Your answer must consist of the records exactly as given, with no pictures included.

=======

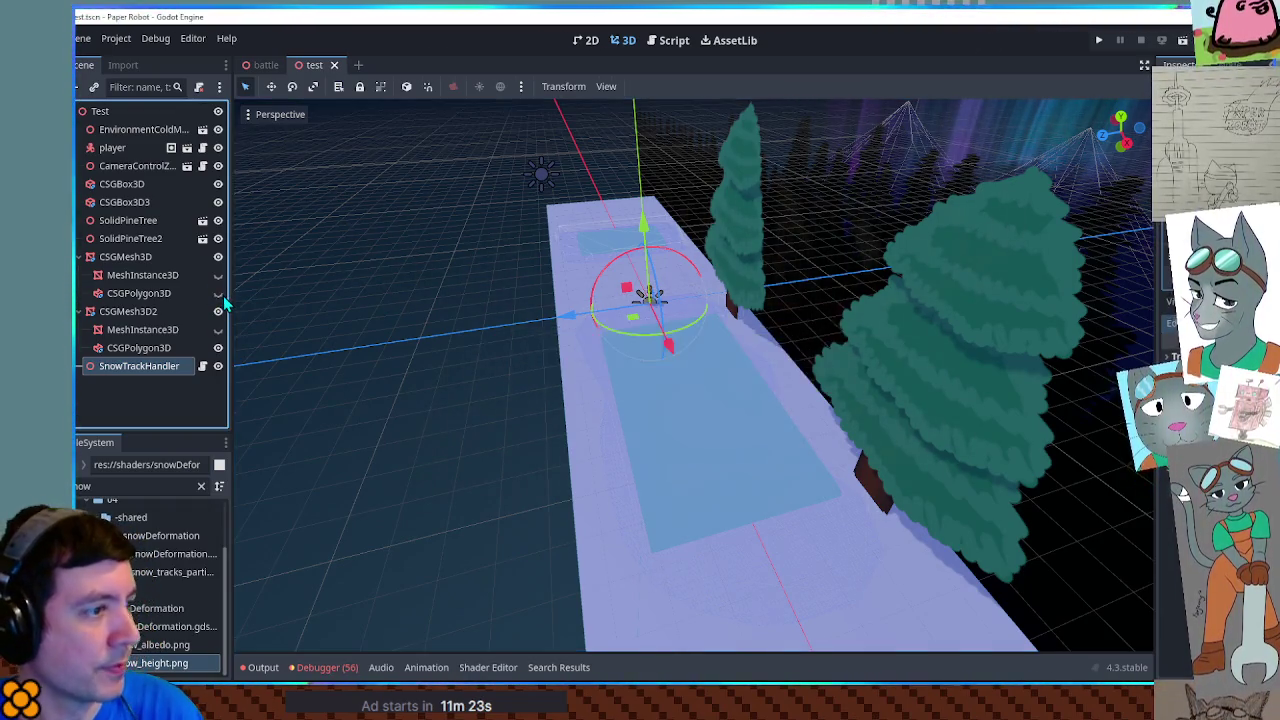
key("F6")
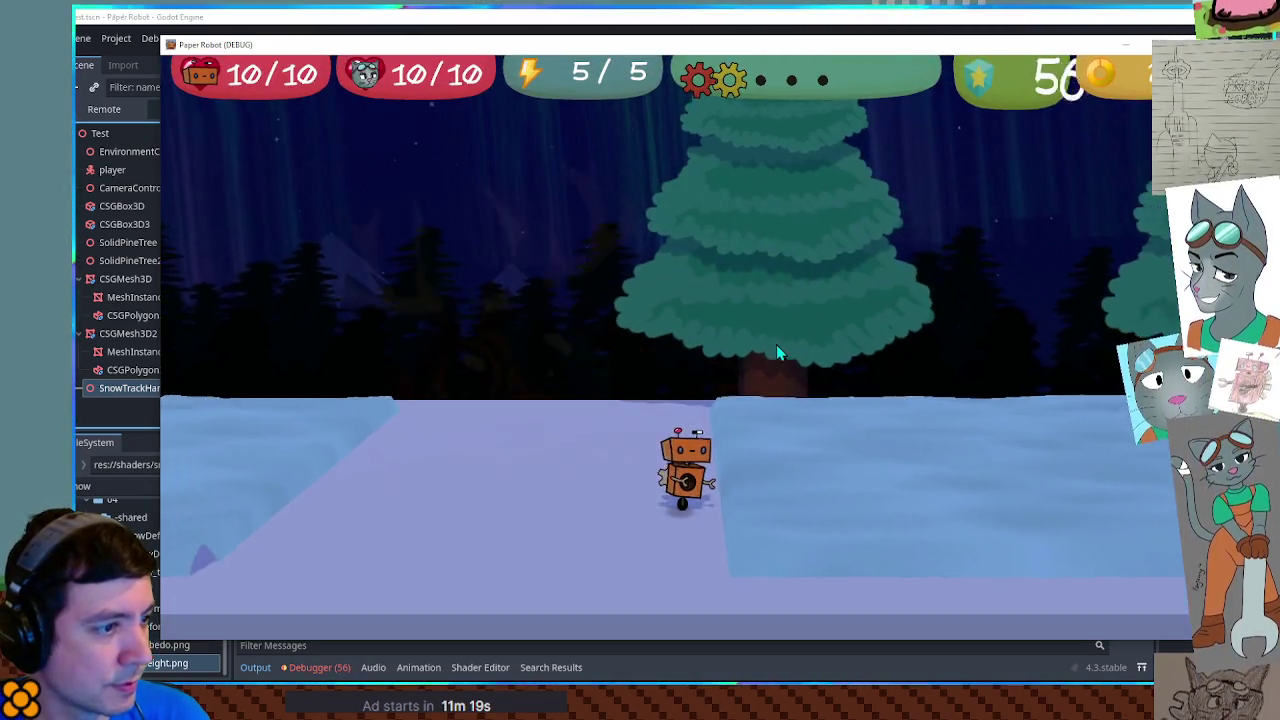
key("Left")
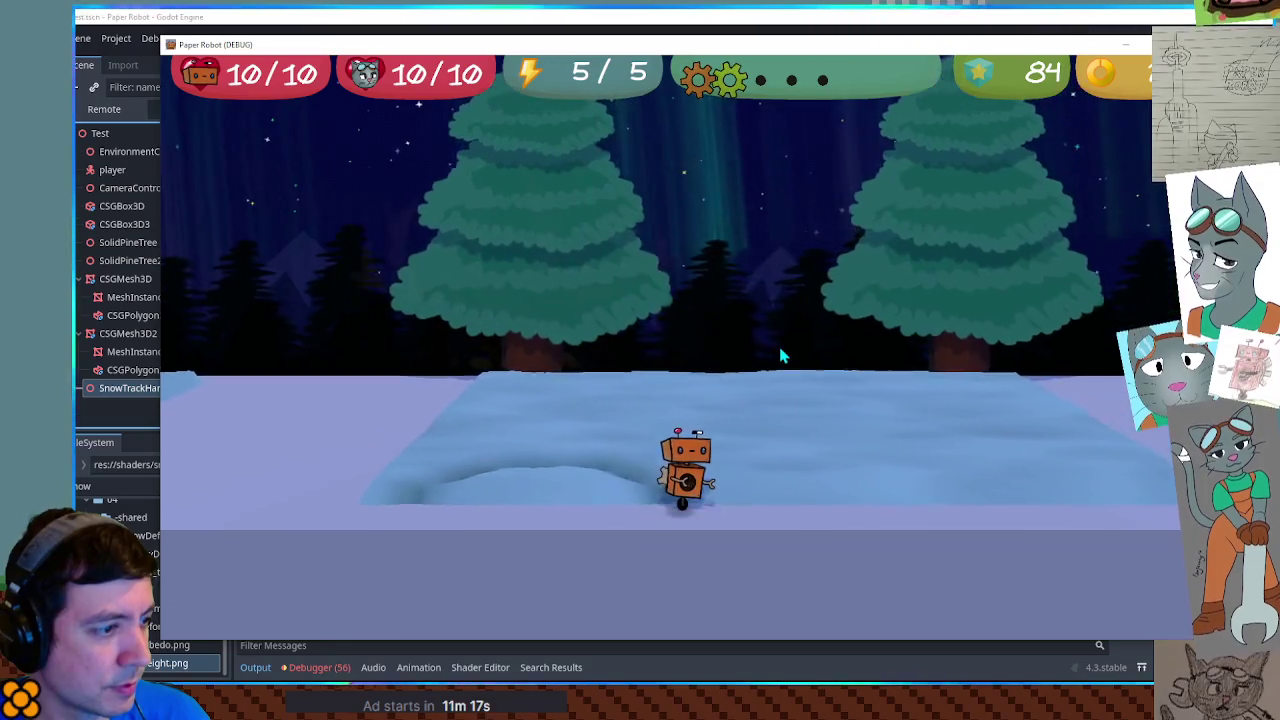
key("Right")
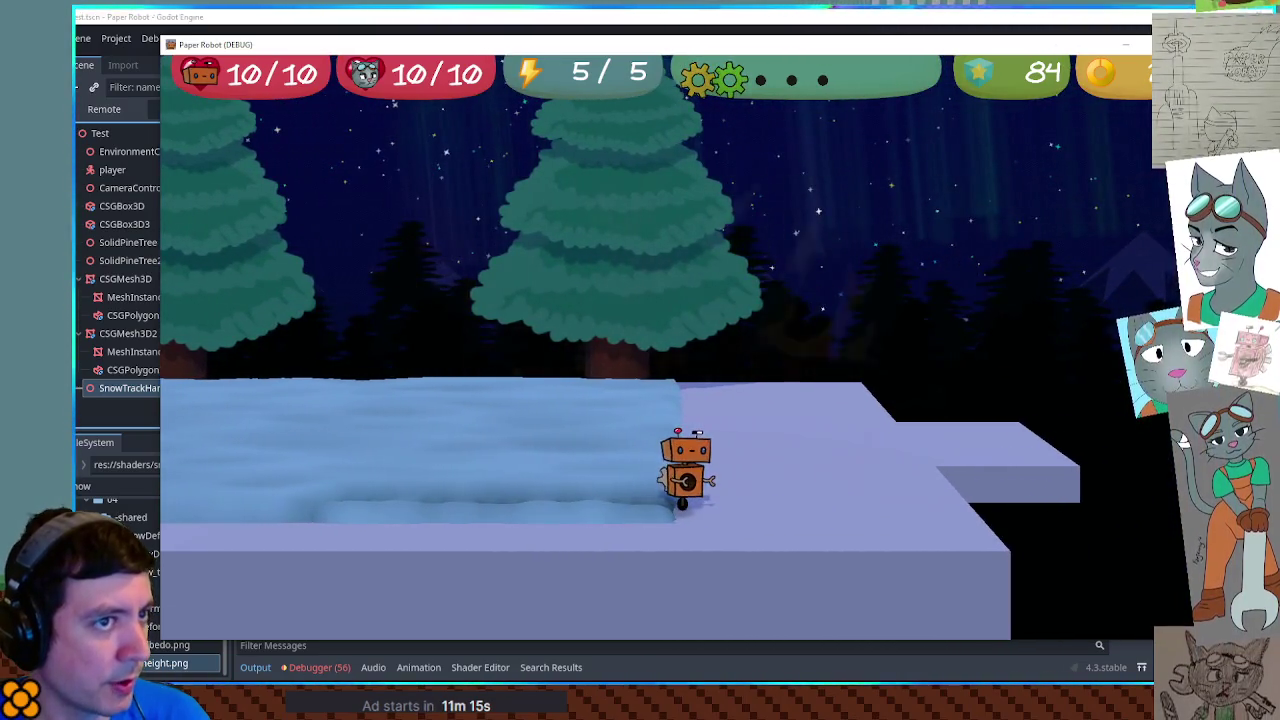
key("F8")
scroll(512, 364, "up", 10)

=======

Exercise output >>
key("F6")
key("Left")
key("Right")
key("F8")
scroll(512, 364, "up", 10)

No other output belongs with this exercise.